» Exercise directions
Retype the items below verbatim, from their first line up to and including the line containing "7: (93, 323)". Omit the picture from your copy.

[Start of section]

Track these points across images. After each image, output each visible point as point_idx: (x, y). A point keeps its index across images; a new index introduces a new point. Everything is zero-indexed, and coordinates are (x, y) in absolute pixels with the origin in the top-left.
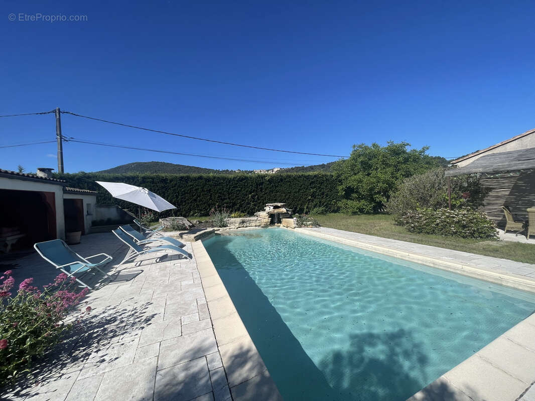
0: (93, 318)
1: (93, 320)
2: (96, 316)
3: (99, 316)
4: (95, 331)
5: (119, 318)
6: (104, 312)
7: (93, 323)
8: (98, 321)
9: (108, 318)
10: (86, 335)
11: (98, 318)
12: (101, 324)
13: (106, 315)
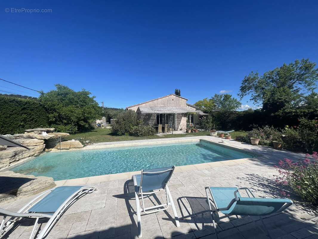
0: (267, 192)
1: (268, 191)
2: (265, 192)
3: (264, 191)
4: (273, 186)
5: (257, 183)
6: (259, 190)
7: (270, 190)
8: (267, 189)
9: (261, 186)
10: (278, 187)
11: (265, 190)
12: (267, 186)
13: (260, 189)
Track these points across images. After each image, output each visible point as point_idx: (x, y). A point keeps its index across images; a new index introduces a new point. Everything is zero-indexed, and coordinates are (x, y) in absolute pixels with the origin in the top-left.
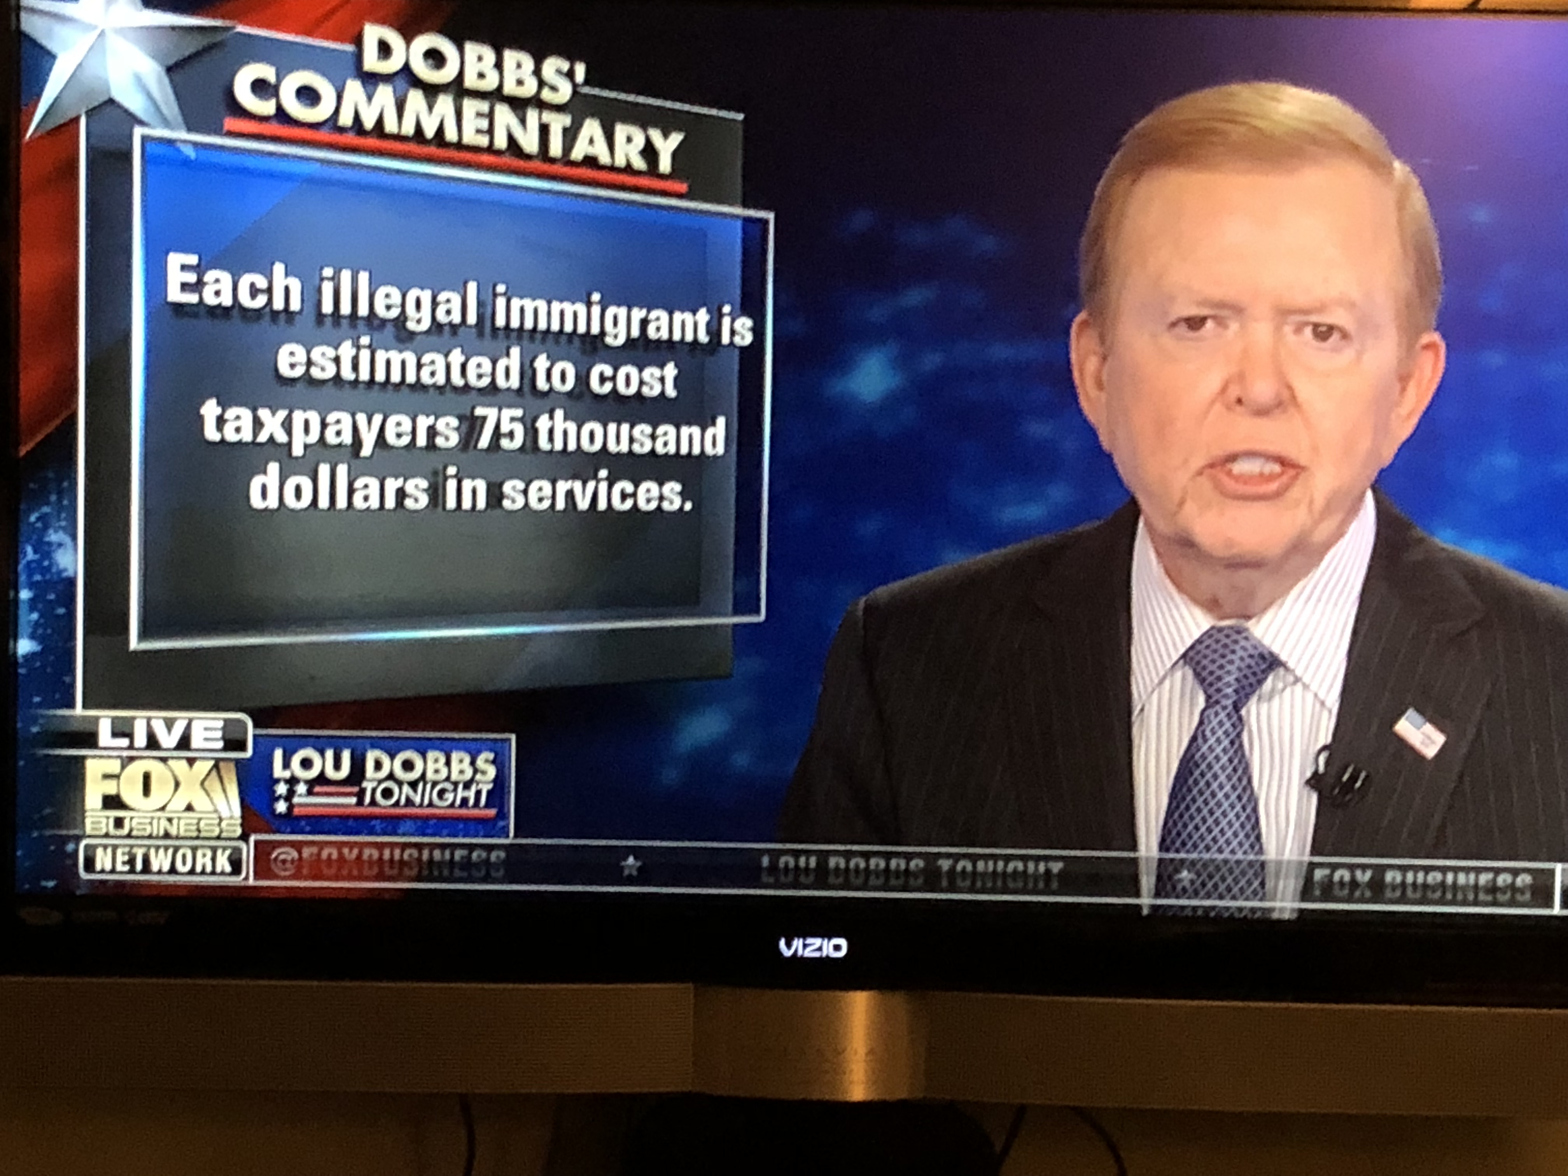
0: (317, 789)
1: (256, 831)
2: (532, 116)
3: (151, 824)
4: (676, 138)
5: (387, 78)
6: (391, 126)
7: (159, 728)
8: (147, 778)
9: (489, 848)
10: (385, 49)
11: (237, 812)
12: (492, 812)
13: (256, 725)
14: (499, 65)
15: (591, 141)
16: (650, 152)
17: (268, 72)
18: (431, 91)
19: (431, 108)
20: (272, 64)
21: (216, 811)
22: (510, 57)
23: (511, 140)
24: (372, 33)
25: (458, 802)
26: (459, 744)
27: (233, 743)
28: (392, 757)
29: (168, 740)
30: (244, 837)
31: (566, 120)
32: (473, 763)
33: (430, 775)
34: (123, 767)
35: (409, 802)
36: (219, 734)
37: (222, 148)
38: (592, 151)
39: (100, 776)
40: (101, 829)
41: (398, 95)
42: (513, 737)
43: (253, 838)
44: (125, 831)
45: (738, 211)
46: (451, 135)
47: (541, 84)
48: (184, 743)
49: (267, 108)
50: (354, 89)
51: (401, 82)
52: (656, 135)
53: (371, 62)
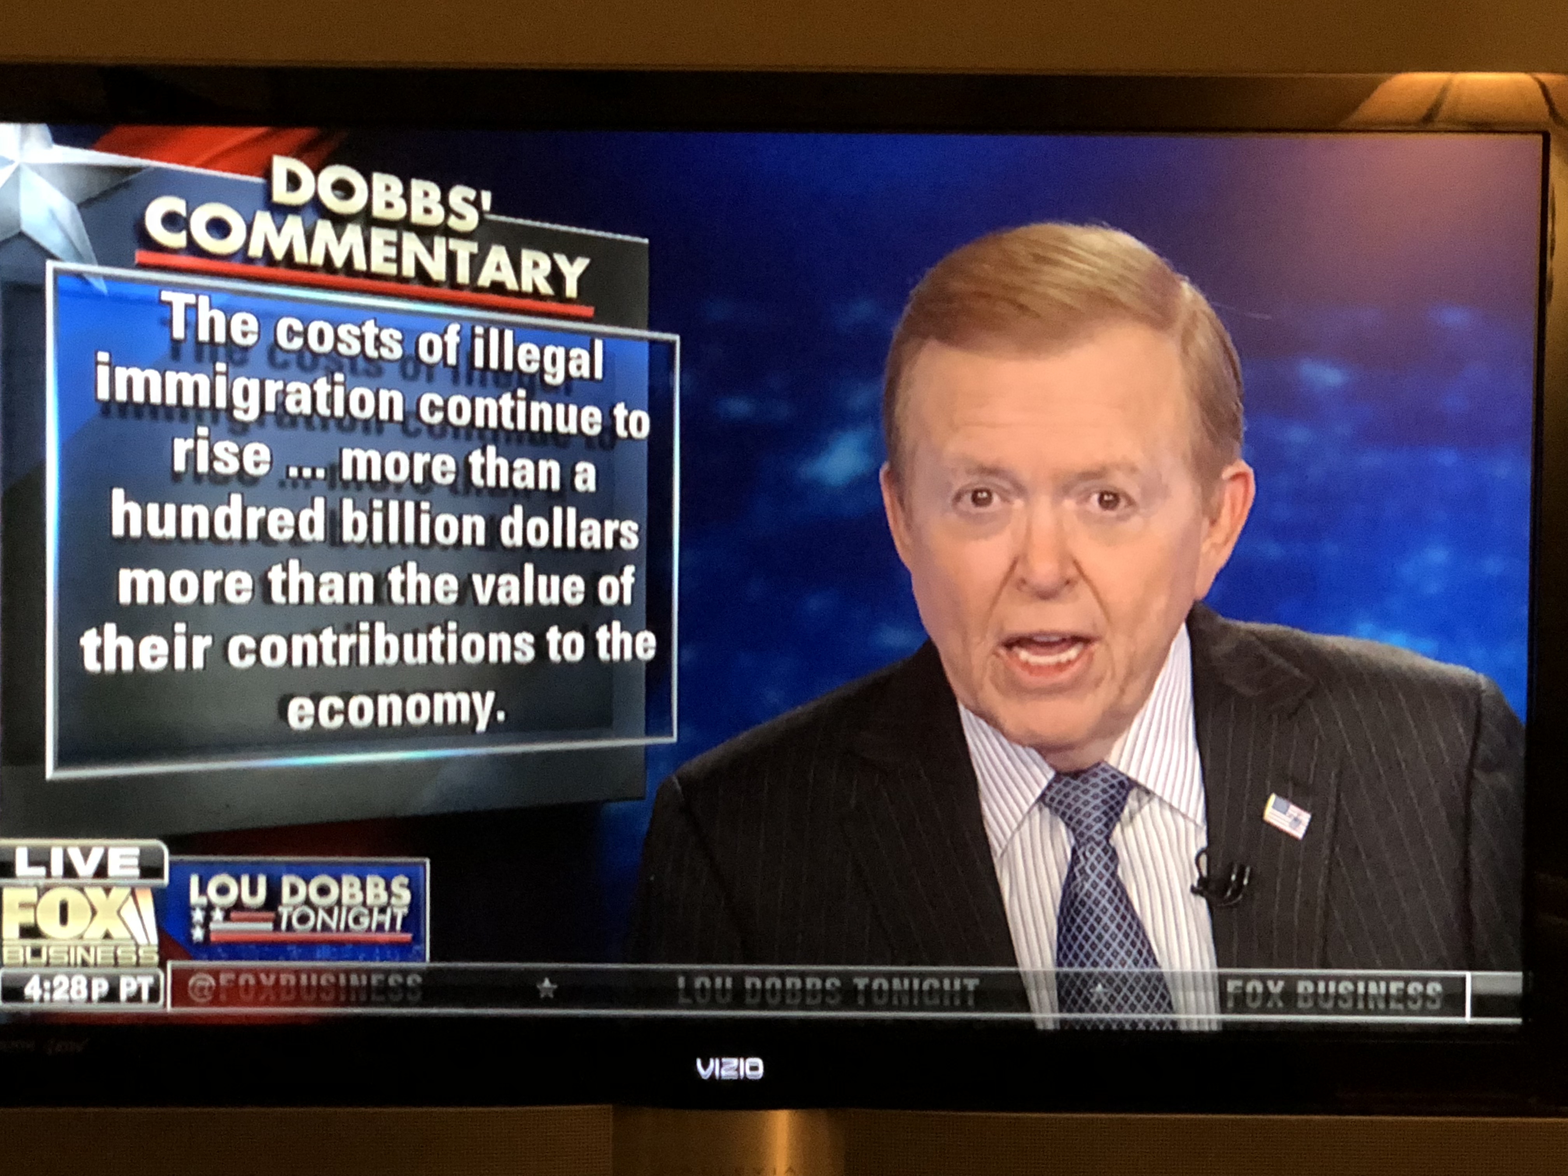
0: (233, 915)
1: (172, 958)
2: (439, 244)
3: (69, 953)
4: (582, 264)
5: (294, 210)
6: (300, 256)
7: (76, 856)
8: (64, 908)
9: (405, 973)
10: (294, 182)
11: (154, 939)
12: (408, 936)
13: (172, 853)
14: (406, 196)
15: (498, 268)
16: (556, 278)
17: (178, 205)
18: (339, 221)
19: (339, 238)
20: (181, 196)
21: (133, 938)
22: (418, 186)
23: (419, 266)
24: (281, 166)
25: (374, 926)
26: (375, 869)
27: (149, 870)
28: (307, 882)
29: (85, 869)
30: (162, 965)
31: (474, 247)
32: (388, 888)
33: (346, 900)
34: (40, 896)
35: (325, 927)
36: (135, 862)
37: (132, 280)
38: (498, 277)
39: (17, 906)
40: (18, 958)
41: (307, 226)
42: (428, 861)
43: (170, 965)
44: (44, 958)
45: (646, 334)
46: (360, 264)
47: (448, 211)
48: (101, 871)
49: (178, 240)
50: (264, 221)
51: (310, 213)
52: (561, 260)
53: (281, 194)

[End of section]

» Problem solution
Track these points across images. After each image, output each visible point as point_idx: (x, y). A point keeps its index across images; a new index introduces a new point. Everything is zero-indexed, and coordinates are (x, y) in absolute pixels with the origin in the top-left.
0: (93, 318)
1: (93, 320)
2: (96, 316)
3: (99, 316)
4: (95, 331)
5: (119, 318)
6: (104, 312)
7: (93, 323)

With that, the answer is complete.